# Aim of the task
Copy the lines below exactly, starting with the first and finishing with the one holding "Tetris piece logic"; do not copy the pictures.

(Stored data)
● ● ● ● ●

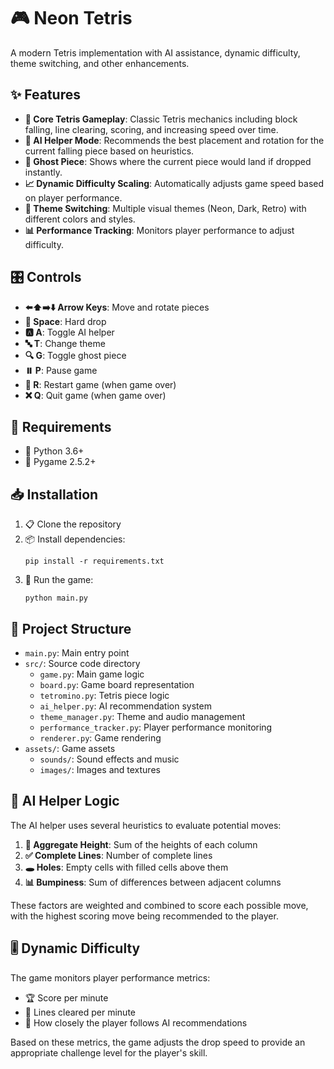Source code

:# 🎮 Neon Tetris

A modern Tetris implementation with AI assistance, dynamic difficulty, theme switching, and other enhancements.

## ✨ Features

- **🧩 Core Tetris Gameplay**: Classic Tetris mechanics including block falling, line clearing, scoring, and increasing speed over time.
- **🤖 AI Helper Mode**: Recommends the best placement and rotation for the current falling piece based on heuristics.
- **👻 Ghost Piece**: Shows where the current piece would land if dropped instantly.
- **📈 Dynamic Difficulty Scaling**: Automatically adjusts game speed based on player performance.
- **🎨 Theme Switching**: Multiple visual themes (Neon, Dark, Retro) with different colors and styles.
- **📊 Performance Tracking**: Monitors player performance to adjust difficulty.

## 🎛️ Controls

- **⬅️⬆️➡️⬇️ Arrow Keys**: Move and rotate pieces
- **🔳 Space**: Hard drop
- **🅰️ A**: Toggle AI helper
- **🔤 T**: Change theme
- **🔍 G**: Toggle ghost piece
- **⏸️ P**: Pause game
- **🔄 R**: Restart game (when game over)
- **❌ Q**: Quit game (when game over)

## 🔧 Requirements

- 🐍 Python 3.6+
- 🎯 Pygame 2.5.2+

## 📥 Installation

1. 📋 Clone the repository
2. 📦 Install dependencies:
   ```
   pip install -r requirements.txt
   ```
3. 🚀 Run the game:
   ```
   python main.py
   ```

## 📁 Project Structure

- `main.py`: Main entry point
- `src/`: Source code directory
  - `game.py`: Main game logic
  - `board.py`: Game board representation
  - `tetromino.py`: Tetris piece logic
  - `ai_helper.py`: AI recommendation system
  - `theme_manager.py`: Theme and audio management
  - `performance_tracker.py`: Player performance monitoring
  - `renderer.py`: Game rendering
- `assets/`: Game assets
  - `sounds/`: Sound effects and music
  - `images/`: Images and textures

## 🧠 AI Helper Logic

The AI helper uses several heuristics to evaluate potential moves:

1. **📏 Aggregate Height**: Sum of the heights of each column
2. **✅ Complete Lines**: Number of complete lines
3. **🕳️ Holes**: Empty cells with filled cells above them
4. **📊 Bumpiness**: Sum of differences between adjacent columns

These factors are weighted and combined to score each possible move, with the highest scoring move being recommended to the player.

## 🎚️ Dynamic Difficulty

The game monitors player performance metrics:

- 🏆 Score per minute
- 🧹 Lines cleared per minute
- 🎯 How closely the player follows AI recommendations

Based on these metrics, the game adjusts the drop speed to provide an appropriate challenge level for the player's skill.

● ● ● ● ●

# Written solution
Source code

:# 🎮 Neon Tetris

A modern Tetris implementation with AI assistance, dynamic difficulty, theme switching, and other enhancements.

## ✨ Features

- **🧩 Core Tetris Gameplay**: Classic Tetris mechanics including block falling, line clearing, scoring, and increasing speed over time.
- **🤖 AI Helper Mode**: Recommends the best placement and rotation for the current falling piece based on heuristics.
- **👻 Ghost Piece**: Shows where the current piece would land if dropped instantly.
- **📈 Dynamic Difficulty Scaling**: Automatically adjusts game speed based on player performance.
- **🎨 Theme Switching**: Multiple visual themes (Neon, Dark, Retro) with different colors and styles.
- **📊 Performance Tracking**: Monitors player performance to adjust difficulty.

## 🎛️ Controls

- **⬅️⬆️➡️⬇️ Arrow Keys**: Move and rotate pieces
- **🔳 Space**: Hard drop
- **🅰️ A**: Toggle AI helper
- **🔤 T**: Change theme
- **🔍 G**: Toggle ghost piece
- **⏸️ P**: Pause game
- **🔄 R**: Restart game (when game over)
- **❌ Q**: Quit game (when game over)

## 🔧 Requirements

- 🐍 Python 3.6+
- 🎯 Pygame 2.5.2+

## 📥 Installation

1. 📋 Clone the repository
2. 📦 Install dependencies:
   ```
   pip install -r requirements.txt
   ```
3. 🚀 Run the game:
   ```
   python main.py
   ```

## 📁 Project Structure

- `main.py`: Main entry point
- `src/`: Source code directory
  - `game.py`: Main game logic
  - `board.py`: Game board representation
  - `tetromino.py`: Tetris piece logic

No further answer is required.